──────── Data for review ────────

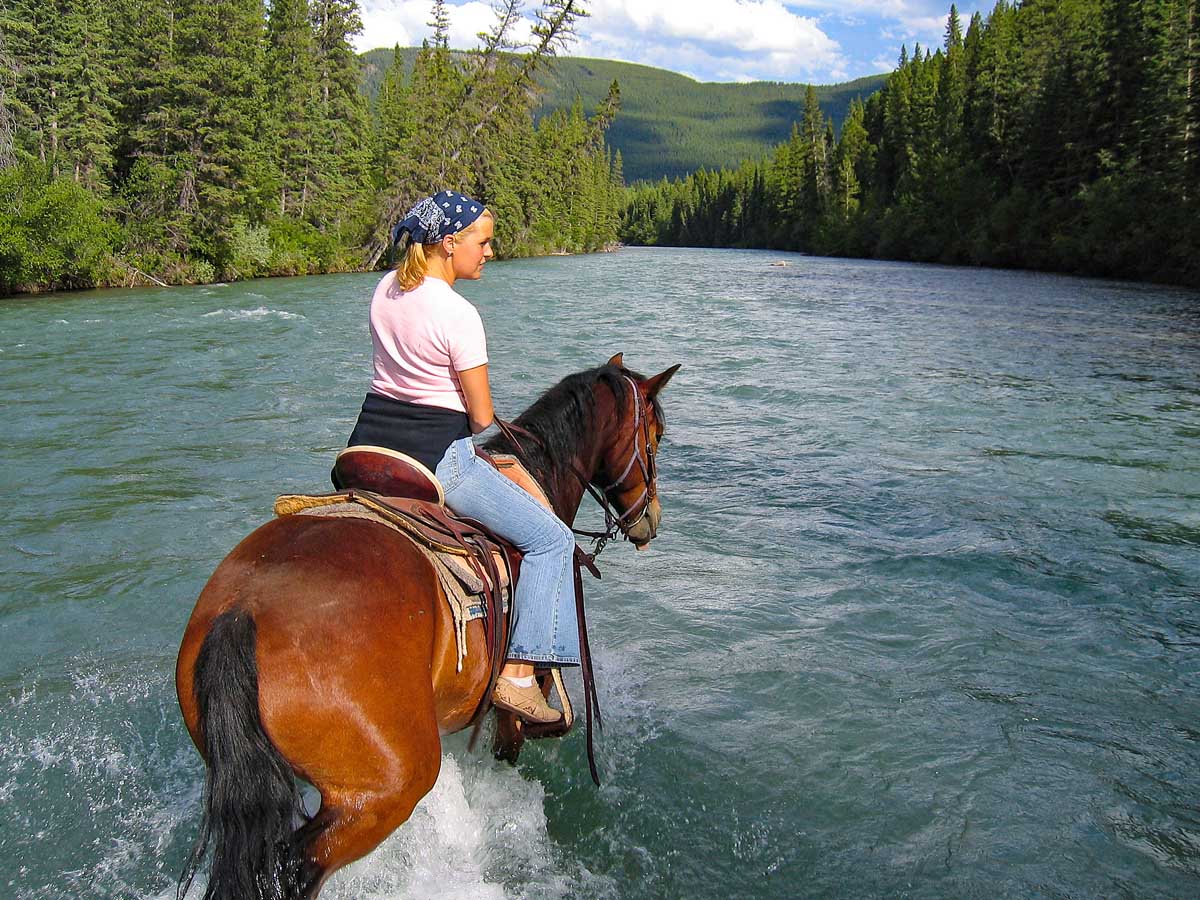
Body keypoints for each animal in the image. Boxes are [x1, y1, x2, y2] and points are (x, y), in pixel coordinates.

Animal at [175, 357, 681, 900]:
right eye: (655, 435)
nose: (649, 518)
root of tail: (243, 610)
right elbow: (523, 732)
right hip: (385, 791)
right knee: (295, 865)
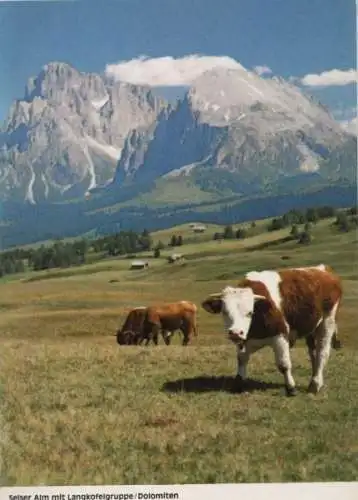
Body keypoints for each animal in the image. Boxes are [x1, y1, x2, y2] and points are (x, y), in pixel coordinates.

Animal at [201, 264, 344, 396]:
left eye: (249, 313)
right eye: (225, 312)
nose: (235, 333)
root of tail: (322, 269)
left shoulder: (280, 336)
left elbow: (284, 364)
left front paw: (291, 388)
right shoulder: (245, 341)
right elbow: (241, 359)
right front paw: (238, 384)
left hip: (327, 322)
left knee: (322, 352)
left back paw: (315, 384)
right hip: (311, 327)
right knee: (313, 353)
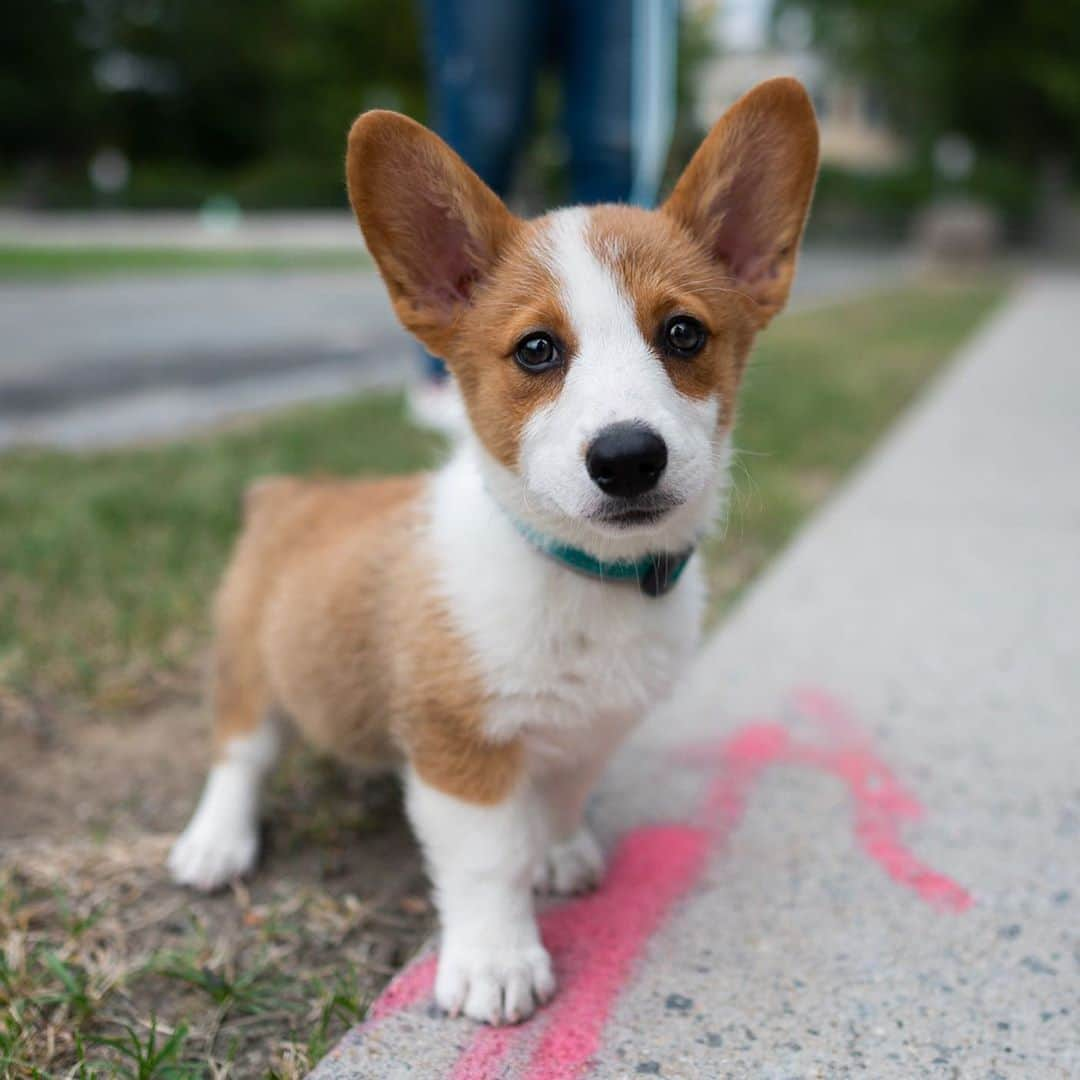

────────

> **What you are asked to do**
Without the pictures, repeat the listing exactly as it reads.

> **Task solution**
Body keypoints for each animal in the image. Boxes are [x1, y1, x2, y2] and points are (x, y), in pixel coordinates.

Animal at [175, 357, 681, 900]:
right eye: (655, 435)
nose: (649, 518)
root of tail: (243, 610)
right elbow: (523, 732)
right hip: (385, 791)
right knee: (295, 865)
Body keypoints for each animal in the image. Boxes are [x1, y1, x2, y2] and points are (x, y), in pixel coordinates.

Animal at [201, 264, 344, 396]:
left eye: (249, 313)
right eye: (225, 312)
nose: (235, 333)
root of tail: (322, 269)
left shoulder: (280, 336)
left elbow: (284, 364)
left front paw: (291, 388)
right shoulder: (245, 341)
right elbow: (241, 359)
right front paw: (238, 384)
left hip: (327, 322)
left knee: (322, 352)
left back paw: (315, 384)
right hip: (311, 327)
right knee: (313, 353)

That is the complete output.